Bu noktaya gelinişin sorumlularına gelince
 
Bu noktaya gelinişin sorumluları, kendi taraftar kitlesi üzerinde pirim yapmak için rakibe karşı düşmanlık duygularını aşılayıcı ve kışkırtıcı beyanlarda bulunmaktan çekinmeyen bir kısım kulüp yöneticileridir. Ayrıca tiraj ve reytingi arttırmak için büyük kitleleri karşılıklı düşmanlığa kışkırtıcı yayınlarda bulunan bir kısım medyadır. Zaman süreci içinde kitlelerin beyninden rekabette dostluk kavramını çıkartmışlar ve onun yerine düşmanlık kavramının yerleşmesine sebep olmuşlar ve nihayet  büyük kitlelere hitap edebilme güçlerini kötüye kullanmışlardır. 
 
Rakip kitleler arasına yerleştirilen kin, nefret ve düşmanlık duygularının giderilmesinde yaptırım gücü içerikli yasalar çözüm değildir.
          
Suçun önlenmesi ve rekabetin dostluk ile eşdeğer olduğu kavramının toplum katlarına geri kazandırılması mücadelesinde yaptırım gücü içerikli yasalar çözüm değildir. Suçun işlenmesine karşı sadece caydırıcı olmakla sınırlıdır. Cezalar ne kadar ağır olursa olsun beyin hücrelerine yerleştirilmiş karşılıklı kin, nefret ve düşmanlık kavramı giderilmedikçe bilinç altındaki suça yöneliş devam eder.
 
Rekabet ve dostluk kavramının toplum katlarına geri kazanılması
ancak eğitim ile mümkündür.
 
Ülkemizin en çok birlik beraberliğe ve huzura ihtiyaç duyduğu bir dönemdeyiz. Toplum katlarının düşmanca duygular ile karşıt hale getirilmesinde sporun araç olarak kullanılmasına izin verilmemelidir. Büyük kitlelerin beynine zaman süreci içinde yerleştirilmiş rekabette düşmanlık kavramı yerine sporun gerçek anlamdaki dostluk kavramının geri kazanılması ancakeğitim ile mümkündür. Bu doğrultuda ülkemizde yaygın bir eğitim seferberliğine ihtiyaç duyulmaktadır.

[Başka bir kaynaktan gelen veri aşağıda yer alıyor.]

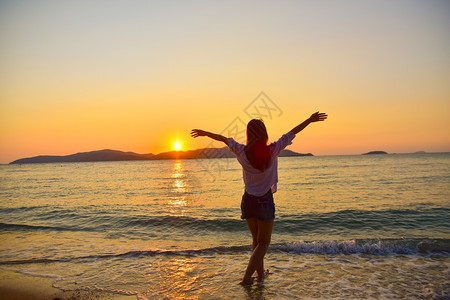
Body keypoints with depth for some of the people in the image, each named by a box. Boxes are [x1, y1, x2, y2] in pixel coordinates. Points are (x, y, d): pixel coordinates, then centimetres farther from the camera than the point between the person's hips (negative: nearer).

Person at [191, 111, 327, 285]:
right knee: (263, 243, 10)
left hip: (248, 200, 3)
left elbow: (224, 139, 6)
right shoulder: (272, 151, -14)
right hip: (265, 201, -3)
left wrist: (205, 133, 19)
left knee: (256, 240, 21)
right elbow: (292, 133, -3)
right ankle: (247, 277, 4)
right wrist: (310, 120, 8)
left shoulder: (243, 153, -9)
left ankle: (260, 273, 31)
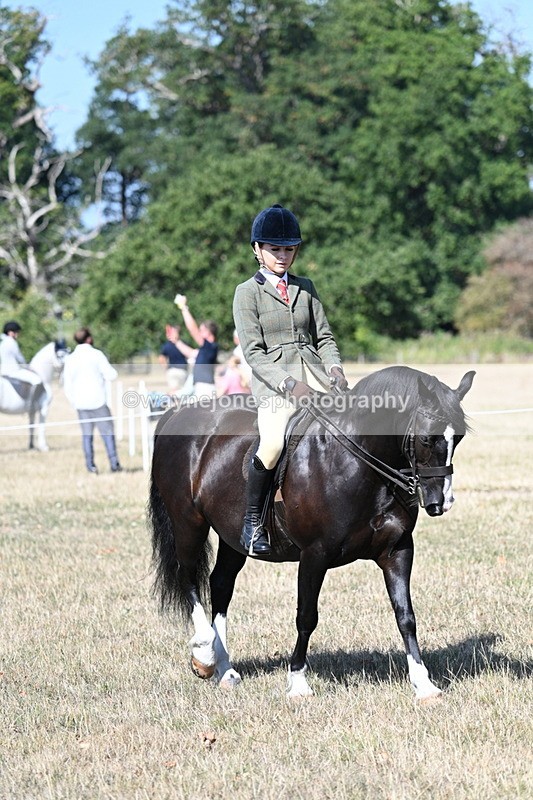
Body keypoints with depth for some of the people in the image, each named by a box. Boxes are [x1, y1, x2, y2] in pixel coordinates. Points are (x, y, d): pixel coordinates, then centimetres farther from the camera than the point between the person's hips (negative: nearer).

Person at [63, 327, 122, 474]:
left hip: (81, 403, 3)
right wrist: (111, 369, 13)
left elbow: (67, 384, 5)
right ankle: (114, 463, -1)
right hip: (98, 401, -3)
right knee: (107, 432, 2)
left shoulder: (70, 359, 5)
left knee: (86, 434, 7)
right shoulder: (96, 354, -6)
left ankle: (90, 465, 2)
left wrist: (73, 402, 15)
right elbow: (111, 375, -9)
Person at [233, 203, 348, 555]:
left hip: (314, 372, 5)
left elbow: (324, 337, 17)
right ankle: (253, 521, -14)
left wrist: (335, 368, -5)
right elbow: (254, 351, -5)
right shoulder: (247, 292, 4)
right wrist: (289, 384, -18)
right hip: (273, 378, -5)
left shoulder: (305, 287, 19)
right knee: (273, 442, -31)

Yapılacak yasal düzenlemeler sayesinde spordaki rekabetin dostluk ile eşdeğer olduğu kavramının geri
Bu doğrultuda zaman kaybına yer vermeksizin tüm kamu ve sivil toplum kuruluşlarımıza ve en başta ülkemizi yöneten devlet büyüklerimize büyük görev ve sorumluluklar düşmektedir. Geç bile kalındı.
                        
Son olarak şunu ifade etmek istiyorum ki      
 
Yazık değil mi şimdiki gençliğe? Yeri geldiğinde bu vatan için omuz omuza verip savaşacak gençlik, kafalarında yaratılan kavram kargaşası ile boşu boşuna birbirlerine kırdırılıyorlar. Spordaki rekabetin gerçek anlamda insanlar arasındaki dostluk olduğuna ilişkin bundan kırk yıl öncesine ait yaşanmış örnekleri genç kuşakların değerlendirmelerine sunmayı görev kabul ettim. Hoşça kalınız.